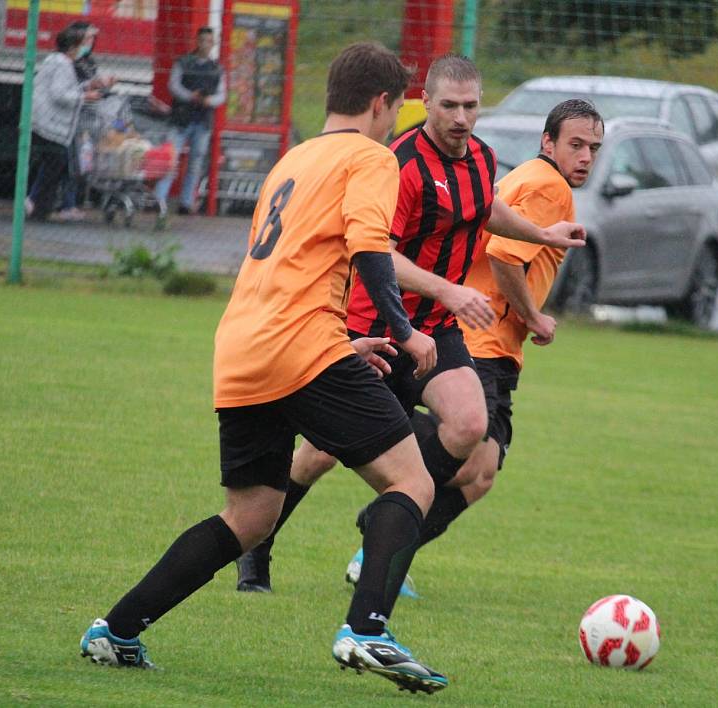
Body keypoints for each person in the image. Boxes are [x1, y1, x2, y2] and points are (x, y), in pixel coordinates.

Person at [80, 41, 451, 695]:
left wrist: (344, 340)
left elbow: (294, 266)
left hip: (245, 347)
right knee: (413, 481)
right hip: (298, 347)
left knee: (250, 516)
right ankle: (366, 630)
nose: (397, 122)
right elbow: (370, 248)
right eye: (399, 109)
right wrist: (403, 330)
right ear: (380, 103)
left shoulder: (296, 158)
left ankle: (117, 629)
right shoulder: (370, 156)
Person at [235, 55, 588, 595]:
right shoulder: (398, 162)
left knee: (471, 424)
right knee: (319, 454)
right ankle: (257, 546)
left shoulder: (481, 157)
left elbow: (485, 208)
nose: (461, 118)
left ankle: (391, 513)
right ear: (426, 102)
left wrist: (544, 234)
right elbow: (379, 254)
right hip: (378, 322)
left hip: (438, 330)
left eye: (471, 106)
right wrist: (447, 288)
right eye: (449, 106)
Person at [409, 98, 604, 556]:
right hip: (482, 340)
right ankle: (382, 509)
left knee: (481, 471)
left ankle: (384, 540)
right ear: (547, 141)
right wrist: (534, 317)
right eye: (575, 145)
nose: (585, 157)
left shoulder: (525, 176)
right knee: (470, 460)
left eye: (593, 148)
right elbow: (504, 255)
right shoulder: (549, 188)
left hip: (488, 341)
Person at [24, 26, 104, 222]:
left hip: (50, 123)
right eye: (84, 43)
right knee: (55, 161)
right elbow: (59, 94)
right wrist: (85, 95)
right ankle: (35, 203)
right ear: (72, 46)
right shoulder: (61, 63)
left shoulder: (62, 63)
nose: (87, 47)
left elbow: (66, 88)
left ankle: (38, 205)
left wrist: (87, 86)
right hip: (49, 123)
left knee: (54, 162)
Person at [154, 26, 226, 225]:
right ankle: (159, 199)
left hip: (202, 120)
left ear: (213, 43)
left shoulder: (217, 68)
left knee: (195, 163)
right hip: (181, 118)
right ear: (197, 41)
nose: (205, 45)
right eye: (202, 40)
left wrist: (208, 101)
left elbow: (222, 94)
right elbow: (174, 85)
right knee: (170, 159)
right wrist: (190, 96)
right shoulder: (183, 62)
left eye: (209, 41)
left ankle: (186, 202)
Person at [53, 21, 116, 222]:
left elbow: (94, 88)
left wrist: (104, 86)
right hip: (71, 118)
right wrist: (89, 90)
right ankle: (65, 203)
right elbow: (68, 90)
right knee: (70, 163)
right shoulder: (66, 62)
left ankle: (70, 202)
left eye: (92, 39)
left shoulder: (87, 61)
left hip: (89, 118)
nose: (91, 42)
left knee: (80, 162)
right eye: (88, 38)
+-------+
Exercise objective> Set down exactly, and only, the lines from the one containing "right eye: (575, 145)" to the final line of the data.

Task output>
right eye: (575, 145)
nose: (585, 157)
left shoulder: (525, 176)
right knee: (470, 460)
left eye: (593, 148)
right elbow: (504, 255)
right shoulder: (549, 188)
left hip: (488, 341)
Person at [24, 26, 104, 222]:
left hip: (50, 123)
right eye: (84, 43)
right knee: (55, 161)
right elbow: (59, 94)
right wrist: (85, 95)
right ankle: (35, 203)
right ear: (72, 46)
right shoulder: (61, 63)
left shoulder: (62, 63)
nose: (87, 47)
left elbow: (66, 88)
left ankle: (38, 205)
left wrist: (87, 86)
right hip: (49, 123)
left knee: (54, 162)
Person at [154, 26, 226, 225]:
right ankle: (159, 199)
left hip: (202, 120)
left ear: (213, 43)
left shoulder: (217, 68)
left knee: (195, 163)
right hip: (181, 118)
right ear: (197, 41)
nose: (205, 45)
right eye: (202, 40)
left wrist: (208, 101)
left elbow: (222, 94)
right elbow: (174, 85)
right knee: (170, 159)
right wrist: (190, 96)
right shoulder: (183, 62)
left eye: (209, 41)
left ankle: (186, 202)
Person at [53, 21, 116, 222]:
left elbow: (94, 88)
left wrist: (104, 86)
right hip: (71, 118)
right wrist: (89, 90)
right ankle: (65, 203)
right elbow: (68, 90)
right knee: (70, 163)
right shoulder: (66, 62)
left ankle: (70, 202)
left eye: (92, 39)
left shoulder: (87, 61)
left hip: (89, 118)
nose: (91, 42)
left knee: (80, 162)
right eye: (88, 38)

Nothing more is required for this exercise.